Symbolik der Ostereier

Ob klein oder groß, Hühnereier, Gänseeier, Schokoladeneier oder Eier aus Porzellan - das Osterei gibt es in allen möglichen Farben, Formen und Verzierungen. Von daher wird es gerne als Motiv für bunte Osterkarten mit Ostereiern verwendet. Der bekannteste Brauch an Ostern ist es, gefärbte Eier zu verschenken und zu essen.

 

 

 

 

Osterkarten mit Ostersymbolen

Im Christentum wurde das Ei zum Symbol für die Auferstehung Jesu Christi. Von außen wirkt es kalt und tot, doch aus seinem Inneren erwächst neues Leben. Somit stand das Ei symbolisch für das Grab in Jerusalem, aus dem Jesus Christus am Ostermorgen von den Toten auferstanden ist. Weite Verbreitung in der Bevölkerung fand diese Vorstellung durch Merksprüche wie diesen: "Wie der Vogel aus dem Ei gekrochen, hat Jesus das Grab zerbrochen." Bereits im 4. Jahrhundert waren Eier Grabbeigaben in römisch-germanischen Gräbern. Schon in der Urchristenzeit galt das Ei als Symbol der Auferstehung.

 

Gefärbte Eier sind seit jeher ein internationales Ostersymbol. In Russland schreibt man in Kirchen geweihten Eiern magische Fähigkeiten zu. Sie sollen die Ernte gegen den Hagel, das Vieh gegen Krankheiten und das Haus gegen böse Geister schützen. Ein im Fundament eingelegtes Osterei soll den Hausbesitzern Glück und Wohlstand bringen. Übers Gesicht gerollte Ostereier sollen sogar junges Aussehen verleihen. Kein Wunder also, dass man früher geweihte und gefärbte Ostereier als Glücksbringer ein ganzes Jahr lang behielt.

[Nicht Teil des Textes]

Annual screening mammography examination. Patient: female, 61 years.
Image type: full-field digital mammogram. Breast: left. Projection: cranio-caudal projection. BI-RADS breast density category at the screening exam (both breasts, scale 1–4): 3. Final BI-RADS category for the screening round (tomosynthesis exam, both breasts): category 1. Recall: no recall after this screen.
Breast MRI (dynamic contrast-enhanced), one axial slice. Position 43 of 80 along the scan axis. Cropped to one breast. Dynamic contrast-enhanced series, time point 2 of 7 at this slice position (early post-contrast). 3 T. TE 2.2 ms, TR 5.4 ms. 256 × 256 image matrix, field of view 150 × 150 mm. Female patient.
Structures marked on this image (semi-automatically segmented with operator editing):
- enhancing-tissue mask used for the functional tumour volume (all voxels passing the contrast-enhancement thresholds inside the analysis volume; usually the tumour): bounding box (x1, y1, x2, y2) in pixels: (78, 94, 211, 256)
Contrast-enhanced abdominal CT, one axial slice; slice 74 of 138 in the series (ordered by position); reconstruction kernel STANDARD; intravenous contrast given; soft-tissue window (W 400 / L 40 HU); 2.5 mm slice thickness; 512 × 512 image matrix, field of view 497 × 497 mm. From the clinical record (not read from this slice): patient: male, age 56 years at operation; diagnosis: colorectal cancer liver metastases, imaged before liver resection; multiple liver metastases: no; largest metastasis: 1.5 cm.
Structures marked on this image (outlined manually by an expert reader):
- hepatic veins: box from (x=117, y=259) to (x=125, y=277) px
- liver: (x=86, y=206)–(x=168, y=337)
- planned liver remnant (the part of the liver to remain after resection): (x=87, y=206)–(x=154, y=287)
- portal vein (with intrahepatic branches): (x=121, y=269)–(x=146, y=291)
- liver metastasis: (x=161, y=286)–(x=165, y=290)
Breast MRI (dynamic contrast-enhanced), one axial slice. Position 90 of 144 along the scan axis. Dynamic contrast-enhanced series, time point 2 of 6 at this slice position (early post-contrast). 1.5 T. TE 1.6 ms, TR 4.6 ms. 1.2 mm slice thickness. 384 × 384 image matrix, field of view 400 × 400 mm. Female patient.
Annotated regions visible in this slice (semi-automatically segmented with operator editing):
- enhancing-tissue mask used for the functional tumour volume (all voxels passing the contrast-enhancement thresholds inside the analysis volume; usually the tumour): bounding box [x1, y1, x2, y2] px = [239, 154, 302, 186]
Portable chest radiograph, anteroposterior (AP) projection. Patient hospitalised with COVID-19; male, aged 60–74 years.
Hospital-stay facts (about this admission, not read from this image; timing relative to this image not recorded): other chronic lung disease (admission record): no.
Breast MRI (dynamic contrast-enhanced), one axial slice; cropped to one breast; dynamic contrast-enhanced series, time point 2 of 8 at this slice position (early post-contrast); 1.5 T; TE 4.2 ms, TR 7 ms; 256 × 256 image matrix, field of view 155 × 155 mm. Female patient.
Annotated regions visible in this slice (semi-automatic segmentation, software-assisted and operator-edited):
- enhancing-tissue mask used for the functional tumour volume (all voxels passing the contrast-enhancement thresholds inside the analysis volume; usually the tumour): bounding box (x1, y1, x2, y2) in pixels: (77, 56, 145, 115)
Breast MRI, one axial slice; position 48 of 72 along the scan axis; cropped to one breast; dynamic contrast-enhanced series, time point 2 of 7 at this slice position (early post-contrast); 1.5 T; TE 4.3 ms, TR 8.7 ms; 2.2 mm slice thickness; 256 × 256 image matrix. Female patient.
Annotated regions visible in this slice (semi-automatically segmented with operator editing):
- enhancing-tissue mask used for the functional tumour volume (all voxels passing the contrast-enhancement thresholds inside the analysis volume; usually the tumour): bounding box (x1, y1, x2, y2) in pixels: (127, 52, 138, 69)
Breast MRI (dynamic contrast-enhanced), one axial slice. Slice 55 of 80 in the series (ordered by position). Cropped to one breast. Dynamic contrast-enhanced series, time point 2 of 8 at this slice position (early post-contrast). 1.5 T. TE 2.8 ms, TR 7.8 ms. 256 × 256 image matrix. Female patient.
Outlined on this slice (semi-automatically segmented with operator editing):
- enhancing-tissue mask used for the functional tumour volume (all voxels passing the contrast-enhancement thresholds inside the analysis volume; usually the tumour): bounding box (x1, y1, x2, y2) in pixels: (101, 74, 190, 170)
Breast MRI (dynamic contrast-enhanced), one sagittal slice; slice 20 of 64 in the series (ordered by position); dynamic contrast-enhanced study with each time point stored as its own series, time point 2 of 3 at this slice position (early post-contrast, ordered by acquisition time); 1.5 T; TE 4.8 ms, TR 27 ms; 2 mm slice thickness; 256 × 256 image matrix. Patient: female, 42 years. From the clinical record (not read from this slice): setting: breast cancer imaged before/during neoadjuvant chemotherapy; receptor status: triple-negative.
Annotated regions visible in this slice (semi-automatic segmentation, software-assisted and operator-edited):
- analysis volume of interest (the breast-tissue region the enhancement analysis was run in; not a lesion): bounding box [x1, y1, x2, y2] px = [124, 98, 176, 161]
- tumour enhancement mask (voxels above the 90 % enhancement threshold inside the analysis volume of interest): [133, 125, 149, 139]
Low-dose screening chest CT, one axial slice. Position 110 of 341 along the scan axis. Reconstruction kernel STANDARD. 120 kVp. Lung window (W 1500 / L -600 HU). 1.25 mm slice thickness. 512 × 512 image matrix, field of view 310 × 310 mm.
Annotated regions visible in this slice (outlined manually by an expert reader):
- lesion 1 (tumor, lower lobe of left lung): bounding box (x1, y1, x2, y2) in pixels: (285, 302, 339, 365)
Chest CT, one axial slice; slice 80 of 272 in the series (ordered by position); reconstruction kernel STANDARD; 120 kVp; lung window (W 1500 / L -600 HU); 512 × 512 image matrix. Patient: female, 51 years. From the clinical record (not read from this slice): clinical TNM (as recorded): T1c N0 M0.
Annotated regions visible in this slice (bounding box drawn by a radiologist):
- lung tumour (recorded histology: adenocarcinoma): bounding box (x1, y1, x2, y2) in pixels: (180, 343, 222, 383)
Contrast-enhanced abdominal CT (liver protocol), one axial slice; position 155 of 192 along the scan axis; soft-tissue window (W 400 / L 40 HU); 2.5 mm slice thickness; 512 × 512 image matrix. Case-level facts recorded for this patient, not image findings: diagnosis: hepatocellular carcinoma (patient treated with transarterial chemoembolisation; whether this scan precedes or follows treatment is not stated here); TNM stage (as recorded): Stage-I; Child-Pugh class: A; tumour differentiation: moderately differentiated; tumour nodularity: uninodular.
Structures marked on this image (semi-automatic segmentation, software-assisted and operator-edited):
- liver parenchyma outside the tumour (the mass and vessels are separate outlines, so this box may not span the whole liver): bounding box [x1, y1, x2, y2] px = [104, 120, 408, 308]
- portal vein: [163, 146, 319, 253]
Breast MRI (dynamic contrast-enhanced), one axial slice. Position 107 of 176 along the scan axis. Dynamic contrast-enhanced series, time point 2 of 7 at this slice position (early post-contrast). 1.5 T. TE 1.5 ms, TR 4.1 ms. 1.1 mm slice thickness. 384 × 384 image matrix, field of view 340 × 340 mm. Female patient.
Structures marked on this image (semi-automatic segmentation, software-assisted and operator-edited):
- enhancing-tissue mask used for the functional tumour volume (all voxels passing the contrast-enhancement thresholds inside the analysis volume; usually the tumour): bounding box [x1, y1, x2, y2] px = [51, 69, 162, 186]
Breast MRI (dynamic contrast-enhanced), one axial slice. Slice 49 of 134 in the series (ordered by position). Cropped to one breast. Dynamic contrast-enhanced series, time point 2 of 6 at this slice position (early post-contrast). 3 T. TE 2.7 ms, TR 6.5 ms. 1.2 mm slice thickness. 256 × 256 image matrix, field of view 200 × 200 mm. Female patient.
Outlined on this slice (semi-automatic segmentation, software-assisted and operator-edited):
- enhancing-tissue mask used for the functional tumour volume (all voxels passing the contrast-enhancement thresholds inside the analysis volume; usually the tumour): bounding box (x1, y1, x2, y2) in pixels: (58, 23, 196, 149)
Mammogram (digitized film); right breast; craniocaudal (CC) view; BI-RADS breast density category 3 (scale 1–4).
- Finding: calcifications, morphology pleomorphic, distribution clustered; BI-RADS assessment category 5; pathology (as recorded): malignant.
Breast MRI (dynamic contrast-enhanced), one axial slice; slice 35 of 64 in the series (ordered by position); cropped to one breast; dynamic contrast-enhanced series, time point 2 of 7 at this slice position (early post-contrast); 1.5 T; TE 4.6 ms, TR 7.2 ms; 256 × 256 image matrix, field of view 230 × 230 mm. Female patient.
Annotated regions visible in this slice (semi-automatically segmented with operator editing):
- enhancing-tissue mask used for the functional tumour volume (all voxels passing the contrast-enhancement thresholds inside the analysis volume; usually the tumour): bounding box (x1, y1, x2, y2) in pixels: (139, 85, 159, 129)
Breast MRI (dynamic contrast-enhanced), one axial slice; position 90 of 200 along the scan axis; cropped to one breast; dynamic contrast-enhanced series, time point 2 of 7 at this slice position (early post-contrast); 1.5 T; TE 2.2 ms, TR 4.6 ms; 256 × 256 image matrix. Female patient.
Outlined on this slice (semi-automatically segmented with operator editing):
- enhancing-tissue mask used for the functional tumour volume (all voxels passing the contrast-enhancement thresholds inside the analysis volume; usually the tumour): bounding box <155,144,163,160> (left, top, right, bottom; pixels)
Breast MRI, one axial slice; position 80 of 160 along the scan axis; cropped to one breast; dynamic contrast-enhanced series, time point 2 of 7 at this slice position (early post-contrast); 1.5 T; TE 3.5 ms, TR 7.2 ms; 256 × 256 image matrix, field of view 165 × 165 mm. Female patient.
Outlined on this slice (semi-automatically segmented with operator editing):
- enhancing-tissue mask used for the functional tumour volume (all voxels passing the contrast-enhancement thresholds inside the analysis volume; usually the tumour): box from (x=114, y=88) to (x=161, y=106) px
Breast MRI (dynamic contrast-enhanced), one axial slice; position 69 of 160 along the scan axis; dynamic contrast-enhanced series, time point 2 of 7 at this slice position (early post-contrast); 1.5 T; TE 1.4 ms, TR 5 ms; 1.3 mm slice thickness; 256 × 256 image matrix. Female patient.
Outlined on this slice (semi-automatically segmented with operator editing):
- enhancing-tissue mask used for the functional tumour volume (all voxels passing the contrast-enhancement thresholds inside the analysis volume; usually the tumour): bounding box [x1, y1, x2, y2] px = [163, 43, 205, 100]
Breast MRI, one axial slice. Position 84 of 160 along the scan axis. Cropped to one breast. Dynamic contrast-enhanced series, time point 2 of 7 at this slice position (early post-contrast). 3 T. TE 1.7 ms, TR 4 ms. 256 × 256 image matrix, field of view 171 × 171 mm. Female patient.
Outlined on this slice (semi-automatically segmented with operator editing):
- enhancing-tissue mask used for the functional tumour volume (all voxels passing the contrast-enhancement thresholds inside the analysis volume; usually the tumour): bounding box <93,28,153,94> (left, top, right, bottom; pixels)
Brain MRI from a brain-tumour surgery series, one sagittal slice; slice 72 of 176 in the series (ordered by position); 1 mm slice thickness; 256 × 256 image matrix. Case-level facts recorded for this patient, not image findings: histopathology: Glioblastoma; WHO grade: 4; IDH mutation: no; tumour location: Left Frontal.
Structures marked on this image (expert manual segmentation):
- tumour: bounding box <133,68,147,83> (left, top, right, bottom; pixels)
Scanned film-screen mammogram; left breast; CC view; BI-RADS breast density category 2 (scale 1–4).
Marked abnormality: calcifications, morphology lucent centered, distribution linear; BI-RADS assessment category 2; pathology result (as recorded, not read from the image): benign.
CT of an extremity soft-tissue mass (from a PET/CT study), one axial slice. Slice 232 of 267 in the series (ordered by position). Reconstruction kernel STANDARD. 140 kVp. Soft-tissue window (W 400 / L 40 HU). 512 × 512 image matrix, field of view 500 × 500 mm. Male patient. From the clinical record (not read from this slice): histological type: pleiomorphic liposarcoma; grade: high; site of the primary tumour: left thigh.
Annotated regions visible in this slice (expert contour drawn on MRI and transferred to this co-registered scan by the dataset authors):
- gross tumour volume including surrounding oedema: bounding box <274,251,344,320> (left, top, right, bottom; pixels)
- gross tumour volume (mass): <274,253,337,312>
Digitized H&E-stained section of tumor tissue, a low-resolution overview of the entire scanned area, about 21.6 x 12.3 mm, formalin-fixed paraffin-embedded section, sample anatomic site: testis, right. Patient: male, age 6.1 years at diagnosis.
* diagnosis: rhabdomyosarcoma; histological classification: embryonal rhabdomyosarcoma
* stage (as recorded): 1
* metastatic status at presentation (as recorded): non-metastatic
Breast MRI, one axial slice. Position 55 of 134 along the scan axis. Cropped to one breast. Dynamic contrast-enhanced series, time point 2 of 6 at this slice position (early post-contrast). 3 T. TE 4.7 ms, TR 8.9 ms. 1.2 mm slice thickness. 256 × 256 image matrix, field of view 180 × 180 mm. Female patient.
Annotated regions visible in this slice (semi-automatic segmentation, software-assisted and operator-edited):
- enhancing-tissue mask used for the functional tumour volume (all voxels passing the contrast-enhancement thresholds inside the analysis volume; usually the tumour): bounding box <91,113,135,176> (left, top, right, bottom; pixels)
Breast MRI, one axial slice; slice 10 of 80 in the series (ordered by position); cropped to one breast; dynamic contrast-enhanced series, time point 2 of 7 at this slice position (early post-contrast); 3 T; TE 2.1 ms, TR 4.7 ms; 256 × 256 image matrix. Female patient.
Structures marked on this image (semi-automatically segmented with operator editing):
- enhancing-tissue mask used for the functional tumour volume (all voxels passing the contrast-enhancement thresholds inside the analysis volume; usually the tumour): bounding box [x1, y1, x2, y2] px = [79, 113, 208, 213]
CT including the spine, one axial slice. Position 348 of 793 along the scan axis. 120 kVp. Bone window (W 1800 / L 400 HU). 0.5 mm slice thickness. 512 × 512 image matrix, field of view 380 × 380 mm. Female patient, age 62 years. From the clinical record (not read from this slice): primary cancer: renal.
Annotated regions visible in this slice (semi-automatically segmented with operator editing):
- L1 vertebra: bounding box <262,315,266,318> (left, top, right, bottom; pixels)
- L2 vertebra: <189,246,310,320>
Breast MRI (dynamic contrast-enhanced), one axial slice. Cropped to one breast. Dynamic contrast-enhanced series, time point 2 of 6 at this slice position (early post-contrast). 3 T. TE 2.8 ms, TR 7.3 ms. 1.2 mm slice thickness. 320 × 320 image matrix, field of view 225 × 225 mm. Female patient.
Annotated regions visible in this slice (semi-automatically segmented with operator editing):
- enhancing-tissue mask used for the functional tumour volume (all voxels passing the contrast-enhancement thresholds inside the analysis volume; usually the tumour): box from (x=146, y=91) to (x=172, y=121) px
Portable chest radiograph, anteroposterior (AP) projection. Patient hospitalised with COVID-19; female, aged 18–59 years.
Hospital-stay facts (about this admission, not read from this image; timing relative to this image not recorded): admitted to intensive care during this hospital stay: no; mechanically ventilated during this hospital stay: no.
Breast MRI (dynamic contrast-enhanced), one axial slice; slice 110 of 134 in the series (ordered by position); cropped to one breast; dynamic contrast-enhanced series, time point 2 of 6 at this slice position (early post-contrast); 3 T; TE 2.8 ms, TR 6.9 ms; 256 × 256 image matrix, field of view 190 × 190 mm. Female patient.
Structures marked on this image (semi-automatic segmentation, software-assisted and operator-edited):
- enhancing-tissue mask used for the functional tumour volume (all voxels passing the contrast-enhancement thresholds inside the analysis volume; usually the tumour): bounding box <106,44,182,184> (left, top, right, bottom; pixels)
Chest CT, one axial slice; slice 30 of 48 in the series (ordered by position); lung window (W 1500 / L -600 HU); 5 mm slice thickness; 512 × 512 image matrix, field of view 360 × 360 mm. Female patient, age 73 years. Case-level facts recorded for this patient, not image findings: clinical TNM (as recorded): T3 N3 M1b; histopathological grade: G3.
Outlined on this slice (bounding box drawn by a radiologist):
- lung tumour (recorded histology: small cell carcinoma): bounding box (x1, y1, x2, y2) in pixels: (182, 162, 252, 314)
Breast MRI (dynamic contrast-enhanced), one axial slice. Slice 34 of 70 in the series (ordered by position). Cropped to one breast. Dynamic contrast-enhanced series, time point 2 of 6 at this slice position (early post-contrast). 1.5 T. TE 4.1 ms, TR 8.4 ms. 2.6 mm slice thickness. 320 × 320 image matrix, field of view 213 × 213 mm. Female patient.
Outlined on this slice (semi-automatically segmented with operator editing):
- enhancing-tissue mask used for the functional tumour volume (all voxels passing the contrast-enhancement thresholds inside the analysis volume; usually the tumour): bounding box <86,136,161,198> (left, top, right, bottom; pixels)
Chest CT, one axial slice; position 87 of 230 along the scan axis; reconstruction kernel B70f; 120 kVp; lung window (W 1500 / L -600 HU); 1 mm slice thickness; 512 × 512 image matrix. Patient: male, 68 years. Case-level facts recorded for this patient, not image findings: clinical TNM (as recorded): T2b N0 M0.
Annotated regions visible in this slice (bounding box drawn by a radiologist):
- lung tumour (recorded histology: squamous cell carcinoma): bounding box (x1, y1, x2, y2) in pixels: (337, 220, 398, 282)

Warum werden Eier an Ostern gefärbt?

In der christlichen Literatur des 13. Jahrhundert werden gefärbte rote Eier das erste Mal erwähnt. Rot gilt als traditionelle Farbe für Ostereier - als Farbe des Lebens, der Freude und auch als Symbol für das Blut Christi. Mehrfarbige Eier werden erst circa 400 Jahre später beurkundet. Die tatsächlichen Gründe fürs Eierfärben wurden jedoch nicht überliefert. So entwickelten sich im Laufe der Jahrhunderte zwei Theorien.

Zum einen heißt es, dass aufgrund der Tatsache, dass während der Fastenzeit keine Eier gegessen werden durften, die gelegten Eier haltbar gemacht werden mussten um nicht zu verfaulen. Deshalb wurden die Eier gekocht und dem Kochwasser wurden Pflanzenteile zum Färben beigegeben. So konnte man die gekochten von den rohen Eiern unterscheiden.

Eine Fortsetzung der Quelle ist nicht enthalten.